What is Solution focused brief therapy?
Solution-Focused Brief Therapy (SFBT) is a goal-oriented, brief psychotherapy approach that focuses on finding solutions to the client’s problems rather than dwelling on the problems themselves. It is a collaborative and strength-based therapeutic approach that emphasizes the client’s strengths, resources, and abilities to create positive change in their lives.
SFBT was developed in the 1980s by social workers Steve de Shazer and Insoo Kim Berg at the Brief Family Therapy Center in Milwaukee, Wisconsin. It is influenced by systems theory, constructivist philosophy, and the work of Milton Erickson and the Mental Research Institute (MRI) in Palo Alto, California.
Key principles of Solution-Focused Brief Therapy include:
Goal-oriented: SFBT focuses on defining clear and specific goals that the client wants to achieve. The therapist helps the client identify their preferred future and explore steps to move toward it.
Solution-focused: Instead of analyzing the problem in depth, SFBT focuses on identifying exceptions to the problem and exploring times when the problem is less intense or not present. This approach helps the client discover their own solutions and strengths.
Brief and time-limited: SFBT is designed to be a short-term therapy approach. The therapist and client work together to achieve change within a limited number of sessions, typically ranging from 3 to 12 sessions.
Collaboration: SFBT emphasizes a collaborative and equal partnership between the therapist and the client. The therapist guides the conversation, asks powerful questions, and helps the client generate ideas and solutions.
Focus on strengths and resources: SFBT assumes that the client possesses strengths, abilities, and resources to overcome their difficulties. The therapist helps the client identify and utilize these strengths to achieve their goals.
Small steps and incremental change: SFBT recognizes that even small changes can lead to significant improvements. The therapist helps the client break down their goals into manageable steps and encourages them to take action.

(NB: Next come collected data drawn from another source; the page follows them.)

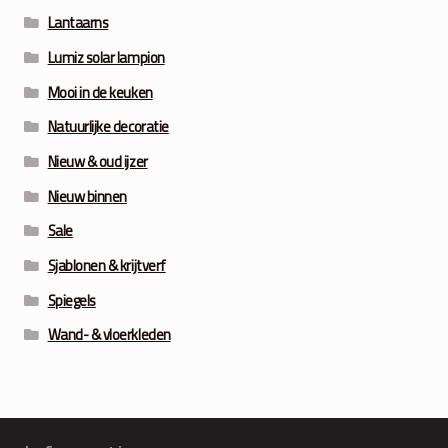
Lantaarns
Lumiz solar lampion
Mooi in de keuken
Natuurlijke decoratie
Nieuw & oud ijzer
Nieuw binnen
Sale
Sjablonen & krijtverf
Spiegels
Wand- & vloerkleden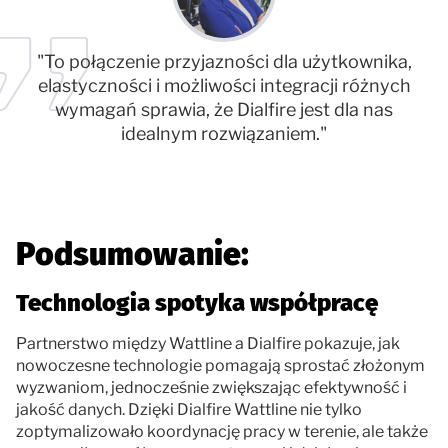
"To połączenie przyjazności dla użytkownika,
elastyczności i możliwości integracji różnych
wymagań sprawia, że Dialfire jest dla nas
idealnym rozwiązaniem."
Podsumowanie:
Technologia spotyka współpracę
Partnerstwo między Wattline a Dialfire pokazuje, jak
nowoczesne technologie pomagają sprostać złożonym
wyzwaniom, jednocześnie zwiększając efektywność i
jakość danych. Dzięki Dialfire Wattline nie tylko
zoptymalizowało koordynację pracy w terenie, ale także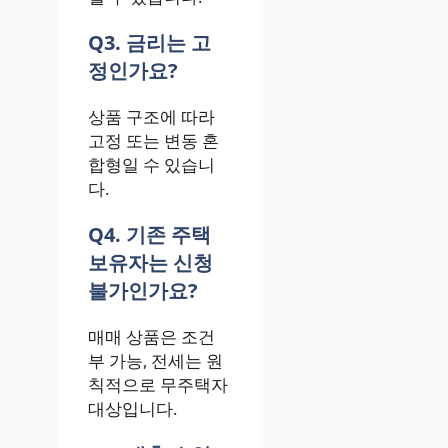
Q3. 금리는 고
정인가요?
상품 구조에 따라
고정 또는 변동 혼
합형일 수 있습니
다.
Q4. 기존 주택
보유자는 신청
불가인가요?
매매 상품은 조건
부 가능, 전세는 원
칙적으로 무주택자
대상입니다.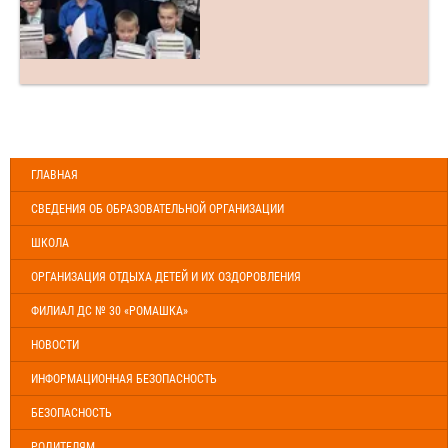
ГЛАВНАЯ
СВЕДЕНИЯ ОБ ОБРАЗОВАТЕЛЬНОЙ ОРГАНИЗАЦИИ
ШКОЛА
ОРГАНИЗАЦИЯ ОТДЫХА ДЕТЕЙ И ИХ ОЗДОРОВЛЕНИЯ
ФИЛИАЛ ДС № 30 «РОМАШКА»
НОВОСТИ
ИНФОРМАЦИОННАЯ БЕЗОПАСНОСТЬ
БЕЗОПАСНОСТЬ
РОДИТЕЛЯМ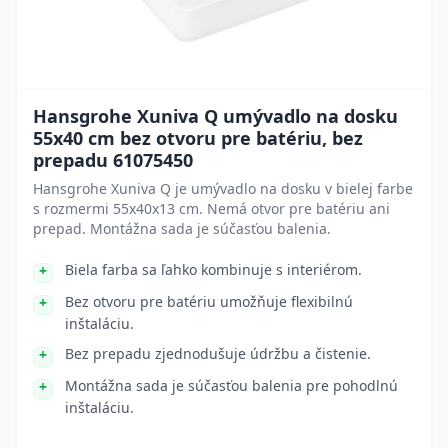
Hansgrohe Xuniva Q umývadlo na dosku
55x40 cm bez otvoru pre batériu, bez
prepadu 61075450
Hansgrohe Xuniva Q je umývadlo na dosku v bielej farbe
s rozmermi 55x40x13 cm. Nemá otvor pre batériu ani
prepad. Montážna sada je súčasťou balenia.
Biela farba sa ľahko kombinuje s interiérom.
Bez otvoru pre batériu umožňuje flexibilnú
inštaláciu.
Bez prepadu zjednodušuje údržbu a čistenie.
Montážna sada je súčasťou balenia pre pohodlnú
inštaláciu.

SFBT can be applied to various areas, including individual therapy, couples therapy, family therapy, and organizational settings. It has been used effectively in diverse contexts such as mental health, addiction, relationship issues, school counseling, and workplace challenges.
Overall, Solution-Focused Brief Therapy offers a practical and positive approach that helps clients focus on solutions, build on their strengths, and create meaningful change in their lives.